On the first point, the temporary reinsurance and risk corridor programs are scheduled to end in 2016. These programs are designed to stabilize premiums as insurers adjust to the health-care law's new coverage requirements, with the idea that the reformed market will settle within three years.

To the second point, Parente estimates between 4 million and 6 million people will see their existing individual coverage end in the next few years when either their plans lose grandfathered status or the White House's extension of non-compliant health plans runs out near the end of 2016. These holdovers from the individual market predating the ACA are expected to be younger, healthier and more sensitive to price.
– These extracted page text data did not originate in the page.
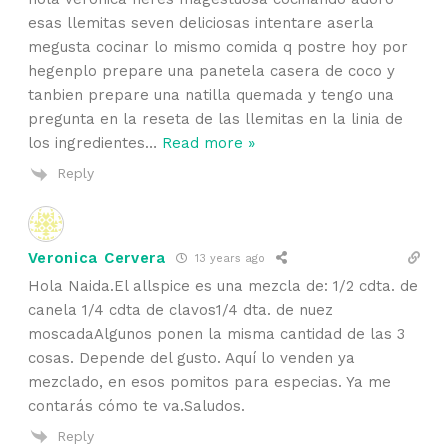
esas llemitas seven deliciosas intentare aserla
megusta cocinar lo mismo comida q postre hoy por
hegenplo prepare una panetela casera de coco y
tanbien prepare una natilla quemada y tengo una
pregunta en la reseta de las llemitas en la linia de
los ingredientes
…
Read more »
Reply
Veronica Cervera
13 years ago
Hola Naida.El allspice es una mezcla de: 1/2 cdta. de
canela 1/4 cdta de clavos1/4 dta. de nuez
moscadaAlgunos ponen la misma cantidad de las 3
cosas. Depende del gusto. Aquí lo venden ya
mezclado, en esos pomitos para especias. Ya me
contarás cómo te va.Saludos.
Reply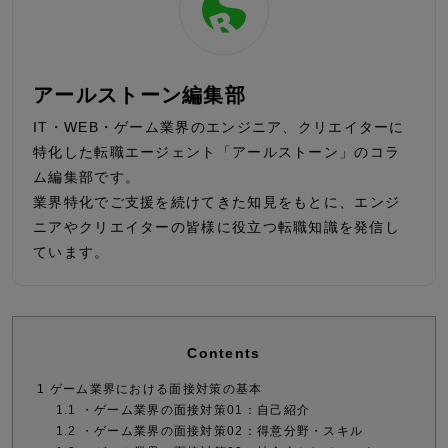
アールストーン編集部
IT・WEB・ゲーム業界のエンジニア、クリエイターに
特化した転職エージェント「アールストーン」のコラ
ム編集部です。
業界特化でご支援を続けてきた知見をもとに、エンジ
ニアやクリエイターの皆様に役立つ転職知識を発信し
ています。
Contents
1
ゲーム業界における面接対策の基本
1.1
・ゲーム業界の面接対策01：自己紹介
1.2
・ゲーム業界の面接対策02：得意分野・スキル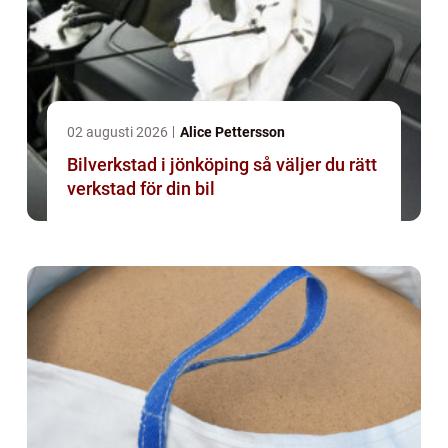
02 augusti 2026
Alice Pettersson
Bilverkstad i jönköping så väljer du rätt
verkstad för din bil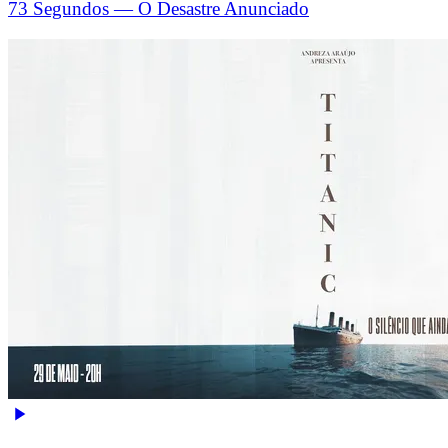
73 Segundos — O Desastre Anunciado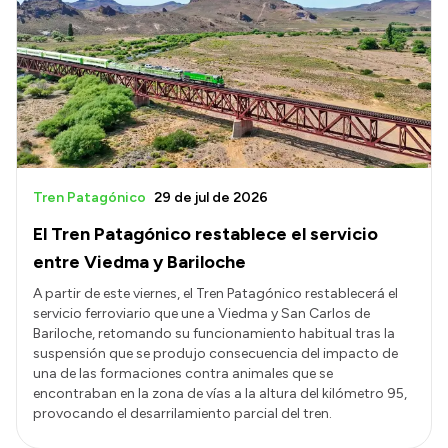
Tren Patagónico
29 de jul de 2026
El Tren Patagónico restablece el servicio
entre Viedma y Bariloche
A partir de este viernes, el Tren Patagónico restablecerá el
servicio ferroviario que une a Viedma y San Carlos de
Bariloche, retomando su funcionamiento habitual tras la
suspensión que se produjo consecuencia del impacto de
una de las formaciones contra animales que se
encontraban en la zona de vías a la altura del kilómetro 95,
provocando el desarrilamiento parcial del tren.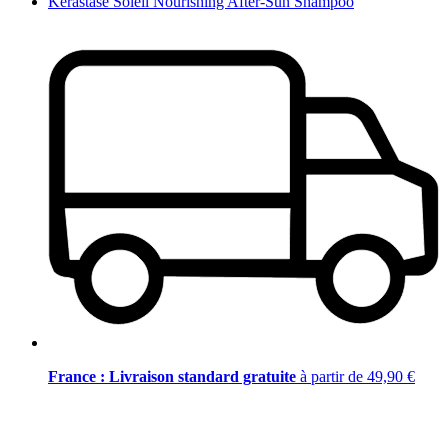
Kérastase Soleil Nourishing After-Sun Shampoo
France : Livraison standard gratuite
à partir de 49,90 €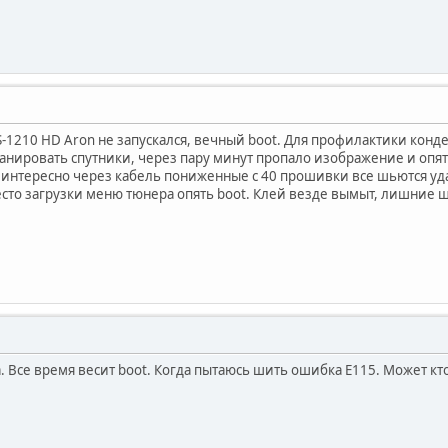
l S-1210 HD Aron не запускался, вечный boot. Для профилактики кон
канировать спутники, через пару минут пропало изображение и опя
о интересно через кабель пониженные с 40 прошивки все шьются у
то загрузки меню тюнера опять boot. Клей везде вымыт, лишние шле
. Все время весит boot. Когда пытаюсь шить ошибка Е115. Может кто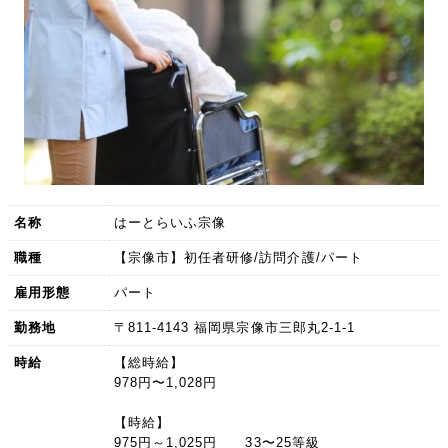
名称
はーとらいふ宗像
職種
【宗像市】初任者研修/訪問介護/パート
雇用形態
パート
勤務地
〒811-4143 福岡県宗像市三郎丸2-1-1
時給
【総時給】
978円〜1,028円
【時給】
975円～1,025円 33〜25等級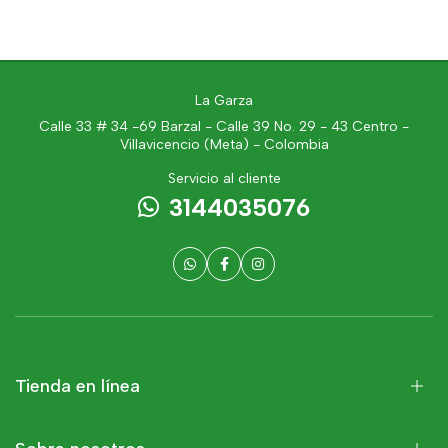
La Garza
Calle 33 # 34 -69 Barzal - Calle 39 No. 29 - 43 Centro -
Villavicencio (Meta) - Colombia
Servicio al cliente
3144035076
Tienda en línea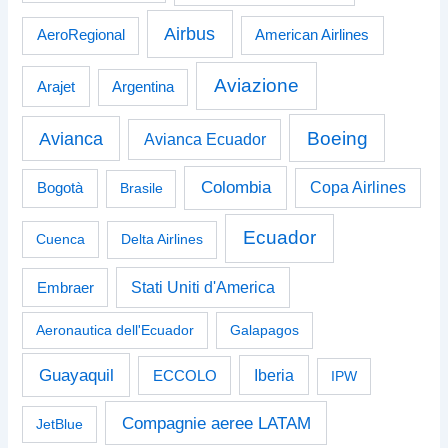
Airbus
American Airlines
AeroRegional
Aviazione
Arajet
Argentina
Boeing
Avianca
Avianca Ecuador
Colombia
Bogotà
Copa Airlines
Brasile
Ecuador
Cuenca
Delta Airlines
Stati Uniti d'America
Embraer
Aeronautica dell'Ecuador
Galapagos
Guayaquil
Iberia
ECCOLO
IPW
Compagnie aeree LATAM
JetBlue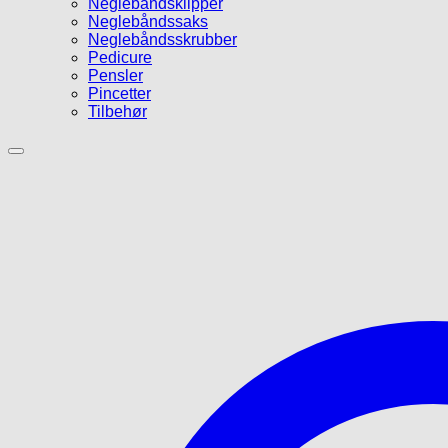
Neglebåndsklipper
Neglebåndssaks
Neglebåndsskrubber
Pedicure
Pensler
Pincetter
Tilbehør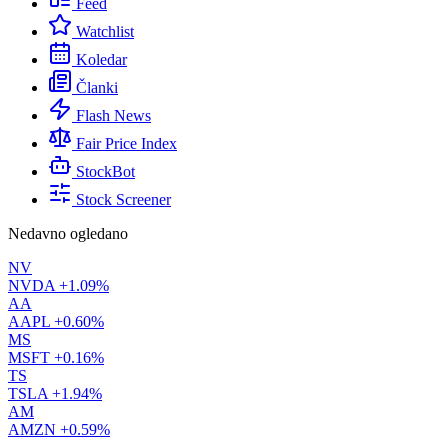
Feed
Watchlist
Koledar
Članki
Flash News
Fair Price Index
StockBot
Stock Screener
Nedavno ogledano
NV
NVDA
+1.09%
AA
AAPL
+0.60%
MS
MSFT
+0.16%
TS
TSLA
+1.94%
AM
AMZN
+0.59%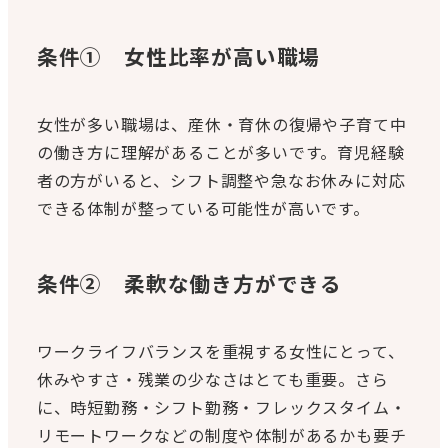
条件① 女性比率が高い職場
女性が多い職場は、産休・育休の復帰や子育て中
の働き方に理解があることが多いです。育児経験
者の方がいると、シフト調整や急なお休みに対応
できる体制が整っている可能性が高いです。
条件② 柔軟な働き方ができる
ワークライフバランスを重視する女性にとって、
休みやすさ・残業の少なさはとても重要。さら
に、時短勤務・シフト勤務・フレックスタイム・
リモートワークなどの制度や体制があるかも要チ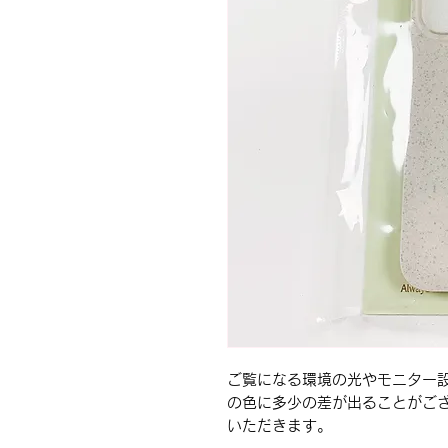
ご覧になる環境の光やモニター
の色に多少の差が出ることがご
いただきます。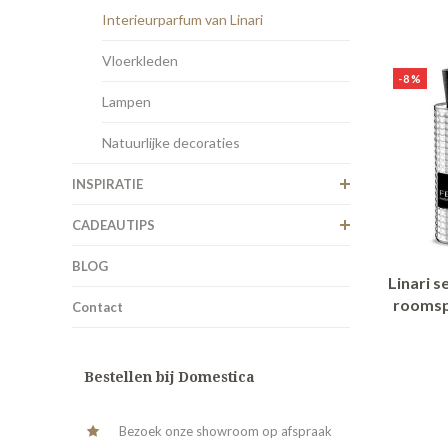
Interieurparfum van Linari
Vloerkleden
-8%
Lampen
Natuurlijke decoraties
INSPIRATIE
CADEAUTIPS
BLOG
Linari s
roomspr
Contact
Bestellen bij Domestica
Bezoek onze showroom op afspraak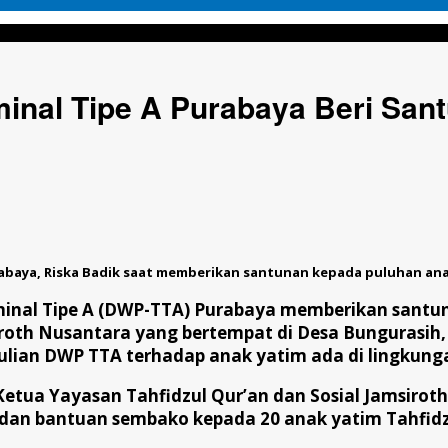
urabaya Beri Santunan Kepada Santri Tahfidzul Qur'an di Bungur
nal Tipe A Purabaya Beri Sant
baya, Riska Badik saat memberikan santunan kepada puluhan anak y
inal Tipe A (DWP-TTA) Purabaya memberikan santu
siroth Nusantara yang bertempat di Desa Bungurasi
lian DWP TTA terhadap anak yatim ada di lingkungan
ua Yayasan Tahfidzul Qur’an dan Sosial Jamsirot
dan bantuan sembako kepada 20 anak yatim Tahfidz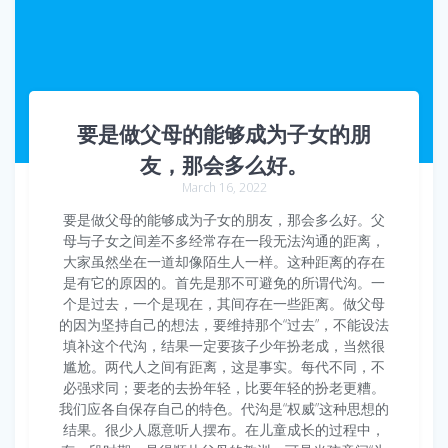
要是做父母的能够成为子女的朋
友，那会多么好。
March 16, 2022
要是做父母的能够成为子女的朋友，那会多么好。父
母与子女之间差不多经常存在一段无法沟通的距离，
大家虽然坐在一道却像陌生人一样。这种距离的存在
是有它的原因的。首先是那不可避免的所谓代沟。一
个是过去，一个是现在，其间存在一些距离。做父母
的因为坚持自己的想法，要维持那个“过去”，不能设法
填补这个代沟，结果一定要孩子少年扮老成，当然很
尴尬。两代人之间有距离，这是事实。每代不同，不
必强求同；要老的去扮年轻，比要年轻的扮老更糟。
我们应各自保存自己的特色。代沟是“权威”这种思想的
结果。很少人愿意听人摆布。在儿童成长的过程中，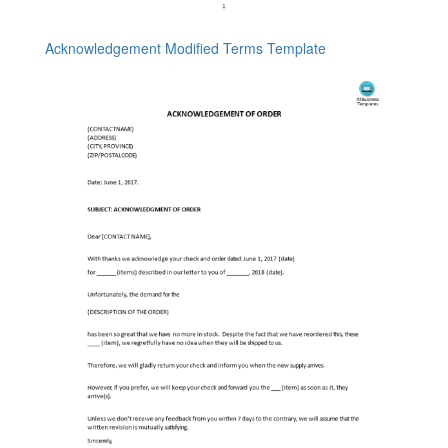
Acknowledgement Modified Terms Template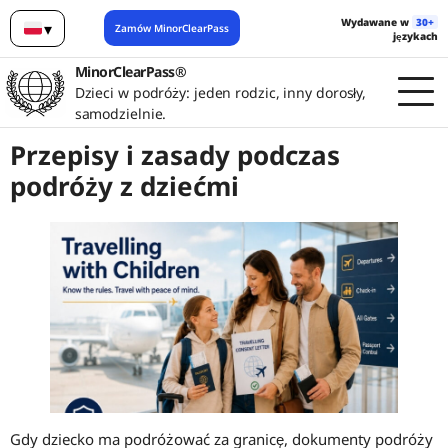
Wydawane w
30+
▾
Zamów MinorClearPass
językach
Polski
MinorClearPass®
Dzieci w podróży: jeden rodzic, inny dorosły,
samodzielnie.
Przepisy i zasady podczas
podróży z dziećmi
Gdy dziecko ma podróżować za granicę, dokumenty podróży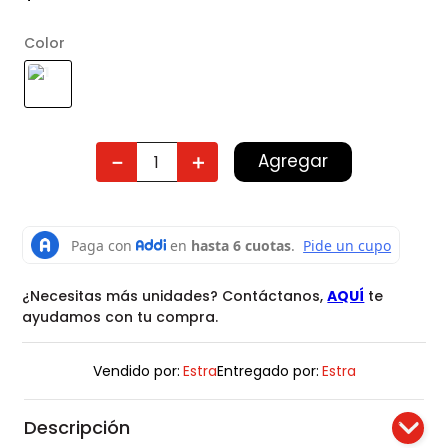
Color
Agregar
－
＋
¿Necesitas más unidades? Contáctanos,
AQUÍ
te
ayudamos con tu compra.
Vendido por:
Estra
Entregado por:
Estra
Descripción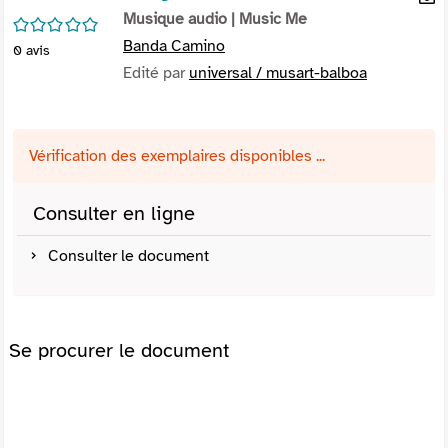
per
Musique audio
| Music Me
En
/5
(Nou
par
Banda Camino
0
avis
fenê
mai
Edité par
universal / musart-balboa
Vérification des exemplaires disponibles ...
Consulter en ligne
Consulter le document
Se procurer le document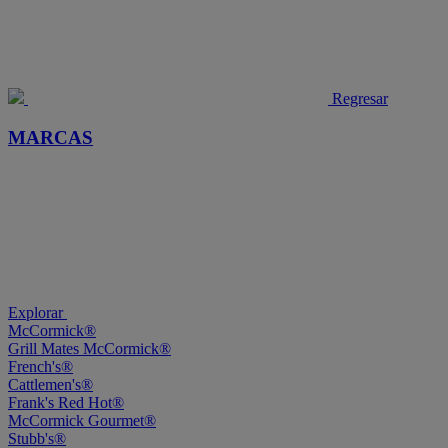
Regresar
MARCAS
Explorar
McCormick®
Grill Mates McCormick®
French's®
Cattlemen's®
Frank's Red Hot®
McCormick Gourmet®
Stubb's®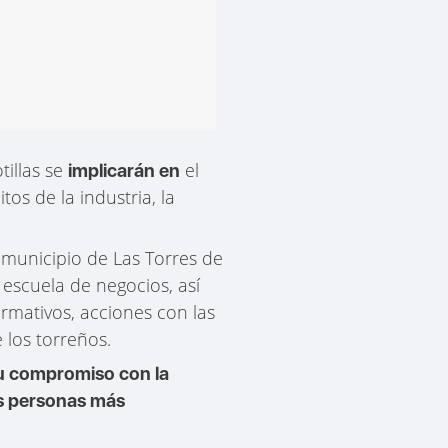
tillas se
el
implicarán en
tos de la industria, la
 municipio de Las Torres de
 escuela de negocios, así
rmativos, acciones con las
 los torreños.
su compromiso con la
as personas más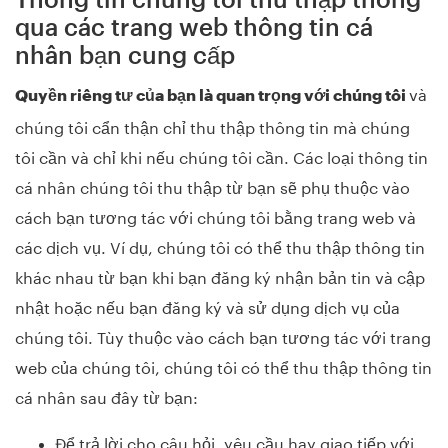
qua các trang web thông tin cá
nhân bạn cung cấp
và
Quyền riêng tư của bạn là quan trọng với chúng tôi
chúng tôi cẩn thận chỉ thu thập thông tin mà chúng
tôi cần và chỉ khi nếu chúng tôi cần. Các loại thông tin
cá nhân chúng tôi thu thập từ bạn sẽ phụ thuộc vào
cách bạn tương tác với chúng tôi bằng trang web và
các dịch vụ. Ví dụ, chúng tôi có thể thu thập thông tin
khác nhau từ bạn khi bạn đăng ký nhận bản tin và cập
nhật hoặc nếu bạn đăng ký và sử dụng dịch vụ của
chúng tôi. Tùy thuộc vào cách bạn tương tác với trang
web của chúng tôi, chúng tôi có thể thu thập thông tin
cá nhân sau đây từ bạn:
Để trả lời cho câu hỏi,
yêu cầu hay giao tiếp với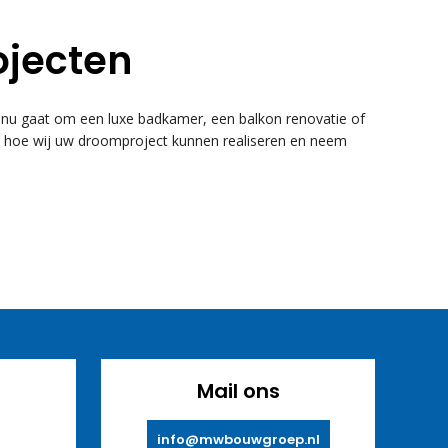
ojecten
u gaat om een luxe badkamer, een balkon renovatie of
k hoe wij uw droomproject kunnen realiseren en neem
Mail ons
info@mwbouwgroep.nl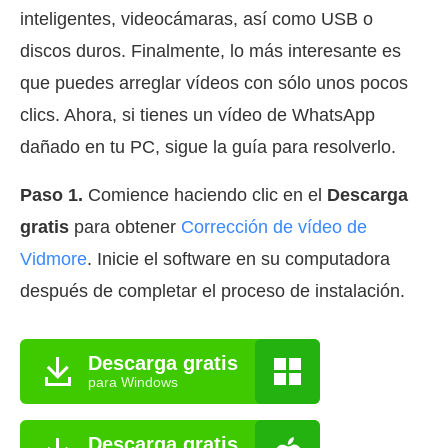
inteligentes, videocámaras, así como USB o
discos duros. Finalmente, lo más interesante es
que puedes arreglar vídeos con sólo unos pocos
clics. Ahora, si tienes un vídeo de WhatsApp
dañado en tu PC, sigue la guía para resolverlo.
Paso 1.
Comience haciendo clic en el
Descarga
gratis
para obtener
Corrección de vídeo de
Vidmore
. Inicie el software en su computadora
después de completar el proceso de instalación.
Descarga gratis
para Windows
Descarga gratis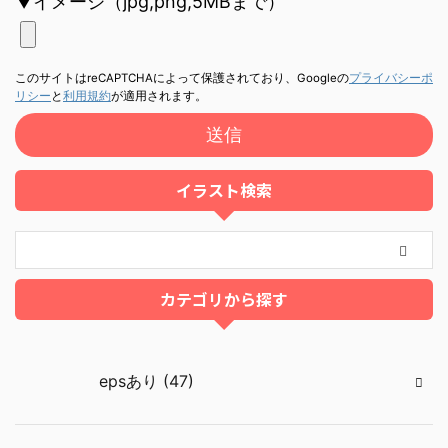
▼イメージ（jpg,png,5MBまで）
このサイトはreCAPTCHAによって保護されており、Googleの
プライバシーポ
リシー
と
利用規約
が適用されます。
イラスト検索
カテゴリから探す
epsあり (47)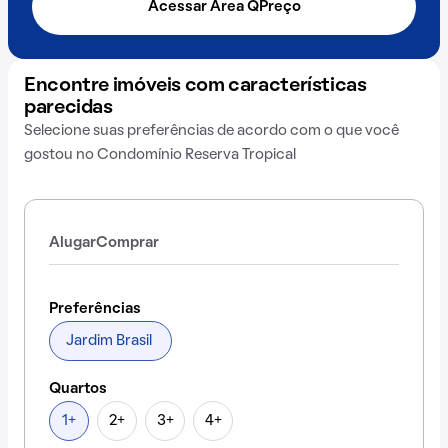
Acessar Área QPreço
Encontre imóveis com características
parecidas
Selecione suas preferências de acordo com o que você
gostou no Condomínio Reserva Tropical
Alugar
Comprar
Preferências
Jardim Brasil
Quartos
1+
2+
3+
4+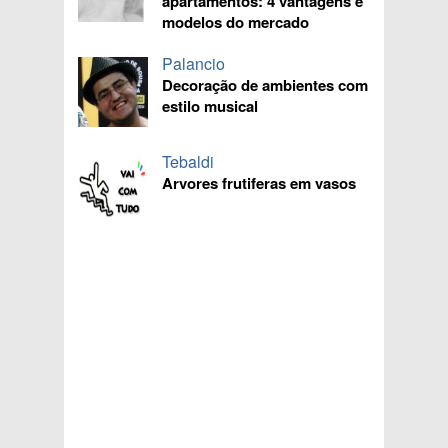
apartamentos: 4 vantagens e
modelos do mercado
Palancio
Decoração de ambientes com
estilo musical
Tebaldi
Arvores frutiferas em vasos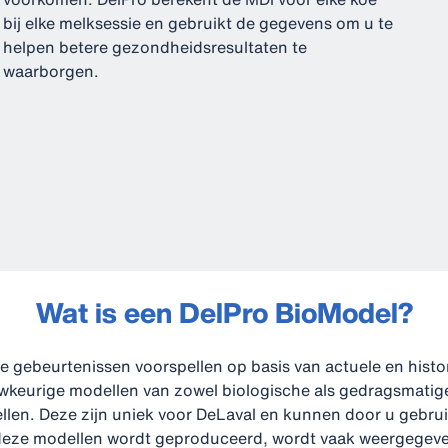
bij elke melksessie en gebruikt de gegevens om u te
helpen betere gezondheidsresultaten te
waarborgen.
Wat is een DelPro BioModel?
 gebeurtenissen voorspellen op basis van actuele en histo
keurige modellen van zowel biologische als gedragsmatige 
len. Deze zijn uniek voor DeLaval en kunnen door u gebrui
deze modellen wordt geproduceerd, wordt vaak weergegeven 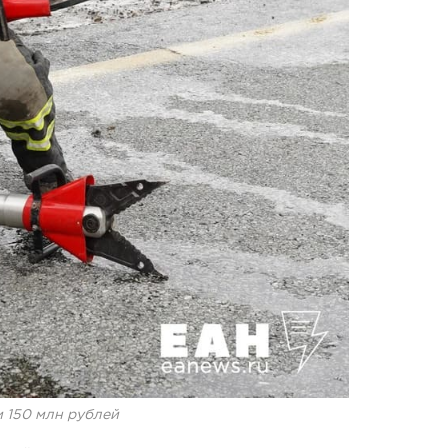
 150 млн рублей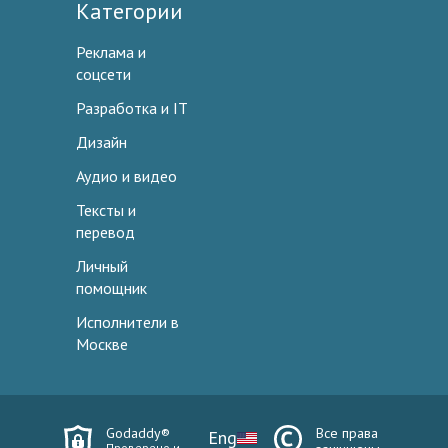
Категории
Реклама и
соцсети
Разработка и IT
Дизайн
Аудио и видео
Тексты и
перевод
Личный
помощник
Исполнители в
Москве
Godaddy®
Все права
Eng
Проверено и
Parente's model finds these factors will have the most significant affect on 2017 premiums for less-robust plans in Obamacare's "metal tiers." These include catastrophic and bronze-level health plans, which have the cheapest premiums but the highest out-of-pocket costs. The effects will differ by state, but the national picture shows a big price jump for bronze and catastrophic plans between 2016 and 2017 — premiums for the average individual bronze plan, before subsidies, are projected to climb between $2,132 and $4,174 between those two years.